> SOURCE MATERIAL:

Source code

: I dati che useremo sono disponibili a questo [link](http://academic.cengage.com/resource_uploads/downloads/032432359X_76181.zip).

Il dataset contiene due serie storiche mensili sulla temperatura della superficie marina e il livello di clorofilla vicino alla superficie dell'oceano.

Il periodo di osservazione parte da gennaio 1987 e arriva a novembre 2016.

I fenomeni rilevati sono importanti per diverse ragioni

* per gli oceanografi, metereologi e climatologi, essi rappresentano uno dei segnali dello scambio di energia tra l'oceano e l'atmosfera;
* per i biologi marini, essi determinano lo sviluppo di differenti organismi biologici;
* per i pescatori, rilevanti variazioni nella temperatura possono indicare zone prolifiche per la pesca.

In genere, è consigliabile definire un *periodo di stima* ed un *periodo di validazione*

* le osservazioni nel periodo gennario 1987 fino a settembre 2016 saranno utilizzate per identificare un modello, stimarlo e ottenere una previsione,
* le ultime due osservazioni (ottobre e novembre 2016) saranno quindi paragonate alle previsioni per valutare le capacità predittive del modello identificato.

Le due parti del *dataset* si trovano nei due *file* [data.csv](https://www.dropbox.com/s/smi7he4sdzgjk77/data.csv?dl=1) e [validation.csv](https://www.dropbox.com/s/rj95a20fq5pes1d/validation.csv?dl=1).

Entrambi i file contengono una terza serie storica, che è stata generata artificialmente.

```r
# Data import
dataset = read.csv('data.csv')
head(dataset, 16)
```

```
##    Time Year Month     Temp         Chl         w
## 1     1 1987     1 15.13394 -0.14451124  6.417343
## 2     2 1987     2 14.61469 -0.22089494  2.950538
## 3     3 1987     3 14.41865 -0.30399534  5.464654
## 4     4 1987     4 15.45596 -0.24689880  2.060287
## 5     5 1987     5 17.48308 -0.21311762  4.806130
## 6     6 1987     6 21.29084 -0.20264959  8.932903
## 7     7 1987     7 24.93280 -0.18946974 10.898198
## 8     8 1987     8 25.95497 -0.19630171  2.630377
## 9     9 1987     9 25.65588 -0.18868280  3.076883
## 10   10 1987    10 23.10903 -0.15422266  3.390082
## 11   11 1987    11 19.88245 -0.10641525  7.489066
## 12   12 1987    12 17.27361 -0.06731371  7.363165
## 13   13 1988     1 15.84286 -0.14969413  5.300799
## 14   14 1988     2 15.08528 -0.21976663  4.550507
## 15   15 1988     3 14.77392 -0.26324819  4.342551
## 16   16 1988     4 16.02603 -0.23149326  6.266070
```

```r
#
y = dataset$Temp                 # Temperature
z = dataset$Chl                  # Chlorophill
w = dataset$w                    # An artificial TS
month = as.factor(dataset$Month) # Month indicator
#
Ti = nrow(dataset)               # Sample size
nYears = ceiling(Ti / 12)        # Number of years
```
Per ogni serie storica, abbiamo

> PROBLEM:
Beginning with the first line of the entries, repeat each line exactly until you have reproduced the one containing "I fenomeni rilevati", and add nothing further.

> OUTPUT FOR THIS EXERCISE:
Source code

: I dati che useremo sono disponibili a questo [link](http://academic.cengage.com/resource_uploads/downloads/032432359X_76181.zip).

Il dataset contiene due serie storiche mensili sulla temperatura della superficie marina e il livello di clorofilla vicino alla superficie dell'oceano.

Il periodo di osservazione parte da gennaio 1987 e arriva a novembre 2016.

I fenomeni rilevati sono importanti per diverse ragioni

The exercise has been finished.